Sure, some used religion for their own agenda but seriously social Darwinism is much easier to use, and it was.

It was a Papal decree. Christianity had everything to do with it.
 
And you can be grateful for all of that. But equally there is no reason you can’t form a rationale view on the impact on indigenous Australian since CC landed in Australia and at a more granular level CCs impact. Doing so isn’t going to disappear those things you love from your life or your heritage.
I actually agree and mentioned we definitely can acknowledge aboriginal history heritage and culture without demonising Cook or the British because this was happening from someone. And better the British than any other culture, saying this with Irish ancestors who literally came here in chains.
 
Probably the most shallow response that I have read on Big Footy. You read a history book, wow. You must know it all. I may exist, many of my family do not.

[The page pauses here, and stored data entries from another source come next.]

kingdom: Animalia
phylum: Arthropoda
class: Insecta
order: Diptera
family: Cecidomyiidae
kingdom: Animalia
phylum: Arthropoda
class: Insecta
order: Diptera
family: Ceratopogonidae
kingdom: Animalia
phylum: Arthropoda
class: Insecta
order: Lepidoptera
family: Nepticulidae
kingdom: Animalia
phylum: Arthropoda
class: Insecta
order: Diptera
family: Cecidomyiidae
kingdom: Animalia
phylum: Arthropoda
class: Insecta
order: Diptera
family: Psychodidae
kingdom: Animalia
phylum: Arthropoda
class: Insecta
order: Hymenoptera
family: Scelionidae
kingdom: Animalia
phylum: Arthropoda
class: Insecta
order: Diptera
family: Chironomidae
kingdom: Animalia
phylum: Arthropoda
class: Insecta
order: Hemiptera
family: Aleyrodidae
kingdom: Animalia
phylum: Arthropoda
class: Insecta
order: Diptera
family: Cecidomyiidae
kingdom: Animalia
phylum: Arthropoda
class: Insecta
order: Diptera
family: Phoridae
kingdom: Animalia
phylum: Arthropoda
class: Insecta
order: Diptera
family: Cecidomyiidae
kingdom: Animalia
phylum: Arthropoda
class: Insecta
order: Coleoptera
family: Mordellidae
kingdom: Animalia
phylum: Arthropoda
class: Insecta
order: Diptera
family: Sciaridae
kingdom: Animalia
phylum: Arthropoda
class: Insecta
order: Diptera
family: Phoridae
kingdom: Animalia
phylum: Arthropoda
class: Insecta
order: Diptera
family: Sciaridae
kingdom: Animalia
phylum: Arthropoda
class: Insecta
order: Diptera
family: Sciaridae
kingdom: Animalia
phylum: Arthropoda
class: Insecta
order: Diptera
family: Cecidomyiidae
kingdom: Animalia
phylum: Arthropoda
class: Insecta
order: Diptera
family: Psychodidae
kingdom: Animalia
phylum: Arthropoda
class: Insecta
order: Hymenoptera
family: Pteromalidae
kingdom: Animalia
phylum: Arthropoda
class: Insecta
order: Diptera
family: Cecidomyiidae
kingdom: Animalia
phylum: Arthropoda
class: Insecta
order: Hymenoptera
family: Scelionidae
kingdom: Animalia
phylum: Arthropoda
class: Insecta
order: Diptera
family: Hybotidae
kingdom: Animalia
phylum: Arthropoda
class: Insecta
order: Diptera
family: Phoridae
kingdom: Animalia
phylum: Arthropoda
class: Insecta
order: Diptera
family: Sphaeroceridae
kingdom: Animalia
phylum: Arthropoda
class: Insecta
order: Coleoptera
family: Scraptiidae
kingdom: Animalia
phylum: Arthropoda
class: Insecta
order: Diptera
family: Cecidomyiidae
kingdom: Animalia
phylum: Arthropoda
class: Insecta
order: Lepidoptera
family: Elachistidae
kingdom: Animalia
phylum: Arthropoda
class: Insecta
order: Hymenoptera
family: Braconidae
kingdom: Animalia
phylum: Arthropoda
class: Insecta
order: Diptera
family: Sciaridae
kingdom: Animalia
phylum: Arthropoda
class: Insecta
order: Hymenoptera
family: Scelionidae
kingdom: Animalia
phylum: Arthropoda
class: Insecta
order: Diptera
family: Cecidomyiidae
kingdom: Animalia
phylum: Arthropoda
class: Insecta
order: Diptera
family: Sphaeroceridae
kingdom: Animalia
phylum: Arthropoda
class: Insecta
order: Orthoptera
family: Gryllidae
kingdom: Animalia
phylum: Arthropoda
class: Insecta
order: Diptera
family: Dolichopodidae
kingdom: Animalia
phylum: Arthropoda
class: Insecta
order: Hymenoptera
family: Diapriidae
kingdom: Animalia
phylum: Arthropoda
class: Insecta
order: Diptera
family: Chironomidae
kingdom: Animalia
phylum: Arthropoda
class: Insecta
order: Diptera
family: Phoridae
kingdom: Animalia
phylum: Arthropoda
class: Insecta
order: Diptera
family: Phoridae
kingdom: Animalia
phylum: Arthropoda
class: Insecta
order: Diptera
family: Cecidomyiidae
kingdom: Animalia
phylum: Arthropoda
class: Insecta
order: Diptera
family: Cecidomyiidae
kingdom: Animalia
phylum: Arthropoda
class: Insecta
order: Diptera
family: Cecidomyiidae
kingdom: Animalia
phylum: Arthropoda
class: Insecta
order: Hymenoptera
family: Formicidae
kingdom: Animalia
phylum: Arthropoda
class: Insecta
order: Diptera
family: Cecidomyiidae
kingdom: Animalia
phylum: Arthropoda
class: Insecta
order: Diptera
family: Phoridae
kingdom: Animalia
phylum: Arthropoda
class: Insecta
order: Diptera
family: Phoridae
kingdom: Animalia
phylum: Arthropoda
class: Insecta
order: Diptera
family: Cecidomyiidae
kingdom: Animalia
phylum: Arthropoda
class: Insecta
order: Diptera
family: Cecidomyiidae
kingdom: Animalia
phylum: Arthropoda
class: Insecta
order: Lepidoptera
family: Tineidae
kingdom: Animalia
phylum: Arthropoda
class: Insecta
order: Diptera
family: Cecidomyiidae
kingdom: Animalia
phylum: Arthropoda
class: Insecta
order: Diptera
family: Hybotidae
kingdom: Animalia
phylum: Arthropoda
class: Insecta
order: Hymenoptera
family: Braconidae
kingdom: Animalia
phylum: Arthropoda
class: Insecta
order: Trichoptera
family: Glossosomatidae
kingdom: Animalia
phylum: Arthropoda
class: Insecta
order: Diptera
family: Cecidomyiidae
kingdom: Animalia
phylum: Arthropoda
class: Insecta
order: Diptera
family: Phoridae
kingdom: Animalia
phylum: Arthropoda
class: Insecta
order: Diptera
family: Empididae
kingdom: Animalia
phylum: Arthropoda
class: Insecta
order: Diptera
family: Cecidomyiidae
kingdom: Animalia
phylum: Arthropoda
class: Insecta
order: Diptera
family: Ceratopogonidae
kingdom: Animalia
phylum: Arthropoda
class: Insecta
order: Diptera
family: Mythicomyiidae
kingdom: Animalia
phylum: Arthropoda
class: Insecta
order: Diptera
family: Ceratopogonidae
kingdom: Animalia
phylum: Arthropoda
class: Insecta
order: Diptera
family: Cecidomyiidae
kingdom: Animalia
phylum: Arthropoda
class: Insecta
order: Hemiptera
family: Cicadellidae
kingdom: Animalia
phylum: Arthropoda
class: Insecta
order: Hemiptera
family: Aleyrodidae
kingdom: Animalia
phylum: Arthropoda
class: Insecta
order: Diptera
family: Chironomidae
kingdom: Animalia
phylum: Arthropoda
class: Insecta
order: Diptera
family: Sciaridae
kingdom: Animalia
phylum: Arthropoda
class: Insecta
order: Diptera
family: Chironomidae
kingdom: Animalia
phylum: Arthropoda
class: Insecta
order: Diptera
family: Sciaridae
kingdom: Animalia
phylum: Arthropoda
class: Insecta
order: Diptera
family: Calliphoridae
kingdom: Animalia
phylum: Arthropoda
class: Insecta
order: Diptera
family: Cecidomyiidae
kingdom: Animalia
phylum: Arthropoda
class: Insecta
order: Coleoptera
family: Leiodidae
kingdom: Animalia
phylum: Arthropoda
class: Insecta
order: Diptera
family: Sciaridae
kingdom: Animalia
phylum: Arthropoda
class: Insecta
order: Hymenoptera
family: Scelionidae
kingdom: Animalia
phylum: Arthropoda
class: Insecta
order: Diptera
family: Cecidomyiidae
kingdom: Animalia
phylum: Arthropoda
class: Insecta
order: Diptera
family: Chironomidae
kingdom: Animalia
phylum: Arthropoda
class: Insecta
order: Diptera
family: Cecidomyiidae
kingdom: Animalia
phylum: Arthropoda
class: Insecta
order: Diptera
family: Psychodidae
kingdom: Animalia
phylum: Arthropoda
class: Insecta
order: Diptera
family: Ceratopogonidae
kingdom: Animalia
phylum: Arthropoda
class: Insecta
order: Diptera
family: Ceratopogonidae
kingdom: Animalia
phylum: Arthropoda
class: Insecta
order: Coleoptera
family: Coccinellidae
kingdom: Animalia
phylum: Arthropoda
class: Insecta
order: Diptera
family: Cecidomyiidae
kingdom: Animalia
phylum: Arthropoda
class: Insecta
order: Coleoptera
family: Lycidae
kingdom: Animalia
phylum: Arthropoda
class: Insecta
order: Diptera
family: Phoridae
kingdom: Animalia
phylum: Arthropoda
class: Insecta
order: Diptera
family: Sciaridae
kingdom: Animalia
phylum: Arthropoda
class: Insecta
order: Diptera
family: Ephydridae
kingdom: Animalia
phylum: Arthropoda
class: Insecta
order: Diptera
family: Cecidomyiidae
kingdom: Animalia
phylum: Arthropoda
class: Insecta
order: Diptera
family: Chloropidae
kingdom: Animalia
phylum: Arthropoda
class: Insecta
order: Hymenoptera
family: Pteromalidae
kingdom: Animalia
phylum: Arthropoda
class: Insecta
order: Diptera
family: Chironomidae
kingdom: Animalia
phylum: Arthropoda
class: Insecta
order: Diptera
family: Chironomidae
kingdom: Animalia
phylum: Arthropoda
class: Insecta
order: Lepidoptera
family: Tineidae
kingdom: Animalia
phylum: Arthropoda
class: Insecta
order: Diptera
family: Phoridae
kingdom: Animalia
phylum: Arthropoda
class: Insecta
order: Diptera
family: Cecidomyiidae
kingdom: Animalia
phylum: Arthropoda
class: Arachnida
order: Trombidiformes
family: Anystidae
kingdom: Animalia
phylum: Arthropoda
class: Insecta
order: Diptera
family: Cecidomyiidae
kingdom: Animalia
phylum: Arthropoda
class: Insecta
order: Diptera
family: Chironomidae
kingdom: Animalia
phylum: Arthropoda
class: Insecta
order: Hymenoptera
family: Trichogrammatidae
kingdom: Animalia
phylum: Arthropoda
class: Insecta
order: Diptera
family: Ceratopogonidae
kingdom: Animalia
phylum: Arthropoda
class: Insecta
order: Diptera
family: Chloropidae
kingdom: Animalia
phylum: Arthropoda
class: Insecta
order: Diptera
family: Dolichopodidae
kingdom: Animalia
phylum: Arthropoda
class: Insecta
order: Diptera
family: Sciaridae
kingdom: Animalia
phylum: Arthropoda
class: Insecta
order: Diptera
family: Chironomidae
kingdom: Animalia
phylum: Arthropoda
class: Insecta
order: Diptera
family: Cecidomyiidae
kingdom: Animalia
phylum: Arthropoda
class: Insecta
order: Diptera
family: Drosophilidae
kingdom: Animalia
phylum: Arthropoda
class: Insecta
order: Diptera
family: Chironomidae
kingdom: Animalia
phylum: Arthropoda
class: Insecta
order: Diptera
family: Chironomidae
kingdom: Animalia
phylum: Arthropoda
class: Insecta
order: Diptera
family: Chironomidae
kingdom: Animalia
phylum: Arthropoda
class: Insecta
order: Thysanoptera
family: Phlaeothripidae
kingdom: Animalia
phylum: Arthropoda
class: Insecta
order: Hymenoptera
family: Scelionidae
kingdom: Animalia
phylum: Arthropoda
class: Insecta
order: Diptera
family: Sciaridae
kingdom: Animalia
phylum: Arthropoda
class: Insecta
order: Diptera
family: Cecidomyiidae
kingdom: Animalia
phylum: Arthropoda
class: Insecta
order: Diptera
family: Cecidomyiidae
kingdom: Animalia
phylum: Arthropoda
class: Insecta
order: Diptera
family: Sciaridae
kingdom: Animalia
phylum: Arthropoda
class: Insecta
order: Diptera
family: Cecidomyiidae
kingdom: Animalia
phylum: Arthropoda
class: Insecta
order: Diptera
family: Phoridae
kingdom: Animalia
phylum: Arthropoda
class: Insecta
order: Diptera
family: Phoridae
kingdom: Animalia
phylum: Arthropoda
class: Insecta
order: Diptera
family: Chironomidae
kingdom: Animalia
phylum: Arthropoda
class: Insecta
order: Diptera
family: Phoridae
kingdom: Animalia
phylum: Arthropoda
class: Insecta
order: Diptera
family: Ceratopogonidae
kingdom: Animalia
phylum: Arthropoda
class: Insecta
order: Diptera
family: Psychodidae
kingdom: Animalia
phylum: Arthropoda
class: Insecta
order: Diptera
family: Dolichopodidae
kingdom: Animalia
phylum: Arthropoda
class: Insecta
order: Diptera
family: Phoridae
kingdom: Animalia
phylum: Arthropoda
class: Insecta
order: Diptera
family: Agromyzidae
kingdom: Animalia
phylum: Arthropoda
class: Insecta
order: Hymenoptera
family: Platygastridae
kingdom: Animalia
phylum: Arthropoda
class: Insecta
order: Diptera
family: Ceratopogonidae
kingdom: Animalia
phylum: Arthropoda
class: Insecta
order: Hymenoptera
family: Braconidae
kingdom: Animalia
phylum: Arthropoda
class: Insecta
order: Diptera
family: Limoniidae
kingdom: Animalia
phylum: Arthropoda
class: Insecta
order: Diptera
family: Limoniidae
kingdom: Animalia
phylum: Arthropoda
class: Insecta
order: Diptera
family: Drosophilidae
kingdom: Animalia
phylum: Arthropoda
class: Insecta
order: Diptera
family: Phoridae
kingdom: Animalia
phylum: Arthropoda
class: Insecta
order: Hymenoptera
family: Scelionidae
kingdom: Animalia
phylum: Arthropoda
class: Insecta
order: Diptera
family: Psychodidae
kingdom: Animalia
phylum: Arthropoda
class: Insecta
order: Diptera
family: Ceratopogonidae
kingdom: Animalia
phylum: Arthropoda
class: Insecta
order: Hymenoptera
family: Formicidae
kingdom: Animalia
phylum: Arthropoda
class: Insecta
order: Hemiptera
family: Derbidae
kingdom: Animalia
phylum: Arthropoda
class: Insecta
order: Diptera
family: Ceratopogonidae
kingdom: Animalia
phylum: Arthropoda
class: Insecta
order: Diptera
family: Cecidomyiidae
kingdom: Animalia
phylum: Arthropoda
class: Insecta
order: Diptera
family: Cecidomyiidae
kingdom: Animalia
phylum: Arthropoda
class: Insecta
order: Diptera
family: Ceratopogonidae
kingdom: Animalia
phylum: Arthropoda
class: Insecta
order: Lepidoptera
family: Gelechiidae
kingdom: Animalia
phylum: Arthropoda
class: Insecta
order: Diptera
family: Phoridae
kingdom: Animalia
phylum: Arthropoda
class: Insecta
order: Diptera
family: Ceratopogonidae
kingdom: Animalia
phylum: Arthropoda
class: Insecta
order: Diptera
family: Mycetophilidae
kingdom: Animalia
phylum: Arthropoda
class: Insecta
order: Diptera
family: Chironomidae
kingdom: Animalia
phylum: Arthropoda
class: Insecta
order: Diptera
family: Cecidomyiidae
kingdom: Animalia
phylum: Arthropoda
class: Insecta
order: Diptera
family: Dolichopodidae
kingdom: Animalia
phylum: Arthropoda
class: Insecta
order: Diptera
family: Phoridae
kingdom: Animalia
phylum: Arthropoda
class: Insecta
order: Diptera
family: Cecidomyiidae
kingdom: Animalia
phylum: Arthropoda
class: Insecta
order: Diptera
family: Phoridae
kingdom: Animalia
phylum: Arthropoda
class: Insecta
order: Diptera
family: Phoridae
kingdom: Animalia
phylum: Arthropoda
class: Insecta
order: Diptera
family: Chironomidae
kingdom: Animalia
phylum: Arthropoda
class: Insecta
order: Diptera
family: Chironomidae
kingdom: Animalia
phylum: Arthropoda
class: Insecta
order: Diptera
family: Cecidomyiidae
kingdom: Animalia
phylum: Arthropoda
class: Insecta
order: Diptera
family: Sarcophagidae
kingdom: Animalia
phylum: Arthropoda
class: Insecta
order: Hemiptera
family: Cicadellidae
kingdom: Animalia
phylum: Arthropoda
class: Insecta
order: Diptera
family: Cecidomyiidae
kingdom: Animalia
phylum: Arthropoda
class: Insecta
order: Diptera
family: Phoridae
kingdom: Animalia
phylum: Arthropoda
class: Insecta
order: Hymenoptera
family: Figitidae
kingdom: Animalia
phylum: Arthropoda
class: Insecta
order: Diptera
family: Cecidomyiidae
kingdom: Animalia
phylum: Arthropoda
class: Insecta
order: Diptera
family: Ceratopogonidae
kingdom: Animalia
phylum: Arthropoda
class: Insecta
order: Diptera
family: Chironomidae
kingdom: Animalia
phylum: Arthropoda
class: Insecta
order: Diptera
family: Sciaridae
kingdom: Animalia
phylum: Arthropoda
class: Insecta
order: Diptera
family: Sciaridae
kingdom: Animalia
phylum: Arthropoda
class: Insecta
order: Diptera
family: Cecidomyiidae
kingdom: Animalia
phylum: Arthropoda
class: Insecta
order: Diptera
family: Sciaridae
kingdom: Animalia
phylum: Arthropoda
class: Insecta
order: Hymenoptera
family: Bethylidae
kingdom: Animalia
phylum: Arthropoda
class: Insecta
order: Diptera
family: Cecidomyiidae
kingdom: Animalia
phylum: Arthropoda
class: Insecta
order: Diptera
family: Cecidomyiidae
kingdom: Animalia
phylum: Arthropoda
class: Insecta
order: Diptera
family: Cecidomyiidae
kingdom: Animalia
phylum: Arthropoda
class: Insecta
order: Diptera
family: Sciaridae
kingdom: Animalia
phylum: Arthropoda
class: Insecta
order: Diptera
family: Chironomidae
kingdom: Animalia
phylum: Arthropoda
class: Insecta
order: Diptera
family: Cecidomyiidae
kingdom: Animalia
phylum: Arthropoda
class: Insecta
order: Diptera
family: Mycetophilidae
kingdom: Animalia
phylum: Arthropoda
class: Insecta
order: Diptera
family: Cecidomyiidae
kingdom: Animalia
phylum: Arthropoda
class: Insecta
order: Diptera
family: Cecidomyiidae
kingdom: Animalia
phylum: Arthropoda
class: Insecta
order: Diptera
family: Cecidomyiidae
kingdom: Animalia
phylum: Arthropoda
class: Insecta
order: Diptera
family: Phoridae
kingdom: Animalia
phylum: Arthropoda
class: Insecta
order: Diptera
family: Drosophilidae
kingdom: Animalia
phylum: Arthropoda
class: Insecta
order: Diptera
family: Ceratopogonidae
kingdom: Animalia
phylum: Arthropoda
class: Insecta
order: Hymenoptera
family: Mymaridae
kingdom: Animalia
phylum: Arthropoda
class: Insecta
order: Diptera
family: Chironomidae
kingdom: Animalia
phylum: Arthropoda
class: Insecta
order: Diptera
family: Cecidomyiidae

And many of other people's families do not exist as well.

It's like you think the experiences of your family are exclusively unique to just one group of people.

We can go all over the world map and find of examples of all the things you have stated over millenia.

So yes, reading a book does give context to actions.
 
Silly piece of legal reasoning? It is a piece of paper that led to murder, slaughter, tyranny, broken families. rape, and dispossession. Oh but it is just a silly piece of paper.
Doesn’t mean Cook did what he did because of that. Discoverery and colonialism wasn’t a bad thing like you think it is.
 
Lets play devils advocate and think outside the square about Cook coming to Australia.

Imagine if it was a different race of people that came to Australia.
Fair chance 200odd years later, there would be no WTC.

Certainly doesn't make what happened way back then right but it could have been a hell of a lot worse.
Or we could just accept the fact it did happen and that he made a joke about white people (that wasn’t even offensive) that has caused a raucous about of uproar from anyone looking to kick WTC out the door.
 
What does that even mean?
It means he shot dead many Indigenous people, pretended he was a God , treated the women like prostitutes and he and hid crew spread Syphlis knowing they had it and infected people with tuburcoiosis knowing they had it
He treated Indigenous people like they were animals.
If anyone got aggressive, he would blow their brains out.
This guy was a real murdering racist prick.